_Your instructions_.
Reproduce all the entries beneath this sentence exactly.

(Records drawn from a dataset)
+---+
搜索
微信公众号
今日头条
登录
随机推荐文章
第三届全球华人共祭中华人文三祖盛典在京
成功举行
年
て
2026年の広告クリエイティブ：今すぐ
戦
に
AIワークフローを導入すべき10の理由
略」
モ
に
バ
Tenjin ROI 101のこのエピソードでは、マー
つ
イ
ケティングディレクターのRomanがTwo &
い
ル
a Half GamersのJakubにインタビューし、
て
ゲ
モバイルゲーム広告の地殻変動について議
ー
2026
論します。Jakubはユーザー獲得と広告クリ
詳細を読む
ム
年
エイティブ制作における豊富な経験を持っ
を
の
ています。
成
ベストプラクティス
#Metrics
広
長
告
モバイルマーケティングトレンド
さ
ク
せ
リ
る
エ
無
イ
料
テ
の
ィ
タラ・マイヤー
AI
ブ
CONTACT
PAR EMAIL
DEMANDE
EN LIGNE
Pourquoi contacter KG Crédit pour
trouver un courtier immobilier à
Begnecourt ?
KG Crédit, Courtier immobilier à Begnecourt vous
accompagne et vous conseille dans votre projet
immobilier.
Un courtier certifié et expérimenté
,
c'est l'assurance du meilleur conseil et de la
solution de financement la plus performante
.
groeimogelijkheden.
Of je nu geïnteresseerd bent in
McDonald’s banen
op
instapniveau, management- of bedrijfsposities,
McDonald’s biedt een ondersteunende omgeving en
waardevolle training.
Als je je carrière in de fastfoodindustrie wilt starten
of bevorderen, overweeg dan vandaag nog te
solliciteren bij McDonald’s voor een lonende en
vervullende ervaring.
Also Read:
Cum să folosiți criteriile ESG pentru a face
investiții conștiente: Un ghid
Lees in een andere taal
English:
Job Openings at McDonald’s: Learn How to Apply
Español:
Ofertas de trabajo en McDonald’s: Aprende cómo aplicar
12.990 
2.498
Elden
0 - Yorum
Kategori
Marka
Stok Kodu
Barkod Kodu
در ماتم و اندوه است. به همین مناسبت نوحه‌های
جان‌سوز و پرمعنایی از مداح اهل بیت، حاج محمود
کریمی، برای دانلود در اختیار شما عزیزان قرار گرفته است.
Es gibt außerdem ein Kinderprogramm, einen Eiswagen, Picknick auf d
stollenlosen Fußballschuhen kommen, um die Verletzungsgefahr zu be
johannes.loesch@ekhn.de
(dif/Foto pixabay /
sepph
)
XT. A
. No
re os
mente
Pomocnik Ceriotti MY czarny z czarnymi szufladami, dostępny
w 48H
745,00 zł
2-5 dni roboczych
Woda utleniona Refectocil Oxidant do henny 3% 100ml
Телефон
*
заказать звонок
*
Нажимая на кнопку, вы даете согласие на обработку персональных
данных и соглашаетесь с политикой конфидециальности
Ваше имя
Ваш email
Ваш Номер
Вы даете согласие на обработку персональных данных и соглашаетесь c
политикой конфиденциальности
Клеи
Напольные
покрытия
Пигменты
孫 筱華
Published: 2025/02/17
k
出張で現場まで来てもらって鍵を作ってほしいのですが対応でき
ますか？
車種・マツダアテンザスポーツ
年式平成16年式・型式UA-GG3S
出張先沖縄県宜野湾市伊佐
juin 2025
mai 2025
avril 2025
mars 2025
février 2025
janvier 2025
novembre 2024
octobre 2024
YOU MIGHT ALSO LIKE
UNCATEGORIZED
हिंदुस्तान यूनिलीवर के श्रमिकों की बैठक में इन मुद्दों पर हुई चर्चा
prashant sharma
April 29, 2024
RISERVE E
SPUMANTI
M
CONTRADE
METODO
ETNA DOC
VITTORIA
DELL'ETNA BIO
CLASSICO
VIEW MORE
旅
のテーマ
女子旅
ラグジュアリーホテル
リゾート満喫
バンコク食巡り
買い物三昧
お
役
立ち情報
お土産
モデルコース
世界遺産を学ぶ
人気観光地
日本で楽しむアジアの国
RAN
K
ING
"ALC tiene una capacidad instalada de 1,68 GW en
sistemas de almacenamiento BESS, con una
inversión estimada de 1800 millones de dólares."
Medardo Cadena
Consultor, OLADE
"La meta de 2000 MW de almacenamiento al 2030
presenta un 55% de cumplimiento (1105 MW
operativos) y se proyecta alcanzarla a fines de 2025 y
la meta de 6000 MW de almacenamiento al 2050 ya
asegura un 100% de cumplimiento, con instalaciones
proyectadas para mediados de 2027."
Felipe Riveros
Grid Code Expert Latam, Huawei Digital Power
+---+
_Your response_.
搜索
微信公众号
今日头条
登录
随机推荐文章
第三届全球华人共祭中华人文三祖盛典在京
成功举行
年
て
2026年の広告クリエイティブ：今すぐ
戦
に
AIワークフローを導入すべき10の理由
略」
モ
に
バ
Tenjin ROI 101のこのエピソードでは、マー
つ
イ
ケティングディレクターのRomanがTwo &
い
ル
a Half GamersのJakubにインタビューし、
て
ゲ
モバイルゲーム広告の地殻変動について議
ー
2026
論します。Jakubはユーザー獲得と広告クリ
詳細を読む
ム
年
エイティブ制作における豊富な経験を持っ
を
の
ています。
成
ベストプラクティス
#Metrics
広
長
告
モバイルマーケティングトレンド
さ
ク
せ
リ
る
エ
無
イ
料
テ
の
ィ
タラ・マイヤー
AI
ブ
CONTACT
PAR EMAIL
DEMANDE
EN LIGNE
Pourquoi contacter KG Crédit pour
trouver un courtier immobilier à
Begnecourt ?
KG Crédit, Courtier immobilier à Begnecourt vous
accompagne et vous conseille dans votre projet
immobilier.
Un courtier certifié et expérimenté
,
c'est l'assurance du meilleur conseil et de la
solution de financement la plus performante
.
groeimogelijkheden.
Of je nu geïnteresseerd bent in
McDonald’s banen
op
instapniveau, management- of bedrijfsposities,
McDonald’s biedt een ondersteunende omgeving en
waardevolle training.
Als je je carrière in de fastfoodindustrie wilt starten
of bevorderen, overweeg dan vandaag nog te
solliciteren bij McDonald’s voor een lonende en
vervullende ervaring.
Also Read:
Cum să folosiți criteriile ESG pentru a face
investiții conștiente: Un ghid
Lees in een andere taal
English:
Job Openings at McDonald’s: Learn How to Apply
Español:
Ofertas de trabajo en McDonald’s: Aprende cómo aplicar
12.990 
2.498
Elden
0 - Yorum
Kategori
Marka
Stok Kodu
Barkod Kodu
در ماتم و اندوه است. به همین مناسبت نوحه‌های
جان‌سوز و پرمعنایی از مداح اهل بیت، حاج محمود
کریمی، برای دانلود در اختیار شما عزیزان قرار گرفته است.
Es gibt außerdem ein Kinderprogramm, einen Eiswagen, Picknick auf d
stollenlosen Fußballschuhen kommen, um die Verletzungsgefahr zu be
johannes.loesch@ekhn.de
(dif/Foto pixabay /
sepph
)
XT. A
. No
re os
mente
Pomocnik Ceriotti MY czarny z czarnymi szufladami, dostępny
w 48H
745,00 zł
2-5 dni roboczych
Woda utleniona Refectocil Oxidant do henny 3% 100ml
Телефон
*
заказать звонок
*
Нажимая на кнопку, вы даете согласие на обработку персональных
данных и соглашаетесь с политикой конфидециальности
Ваше имя
Ваш email
Ваш Номер
Вы даете согласие на обработку персональных данных и соглашаетесь c
политикой конфиденциальности
Клеи
Напольные
покрытия
Пигменты
孫 筱華
Published: 2025/02/17
k
出張で現場まで来てもらって鍵を作ってほしいのですが対応でき
ますか？
車種・マツダアテンザスポーツ
年式平成16年式・型式UA-GG3S
出張先沖縄県宜野湾市伊佐
juin 2025
mai 2025
avril 2025
mars 2025
février 2025
janvier 2025
novembre 2024
octobre 2024
YOU MIGHT ALSO LIKE
UNCATEGORIZED
हिंदुस्तान यूनिलीवर के श्रमिकों की बैठक में इन मुद्दों पर हुई चर्चा
prashant sharma
April 29, 2024
RISERVE E
SPUMANTI
M
CONTRADE
METODO
ETNA DOC
VITTORIA
DELL'ETNA BIO
CLASSICO
VIEW MORE
旅
のテーマ
女子旅
ラグジュアリーホテル
リゾート満喫
バンコク食巡り
買い物三昧
お
役
立ち情報
お土産
モデルコース
世界遺産を学ぶ
人気観光地
日本で楽しむアジアの国
RAN
K
ING
"ALC tiene una capacidad instalada de 1,68 GW en
sistemas de almacenamiento BESS, con una
inversión estimada de 1800 millones de dólares."
Medardo Cadena
Consultor, OLADE
"La meta de 2000 MW de almacenamiento al 2030
presenta un 55% de cumplimiento (1105 MW
operativos) y se proyecta alcanzarla a fines de 2025 y
la meta de 6000 MW de almacenamiento al 2050 ya
asegura un 100% de cumplimiento, con instalaciones
proyectadas para mediados de 2027."
Felipe Riveros
Grid Code Expert Latam, Huawei Digital Power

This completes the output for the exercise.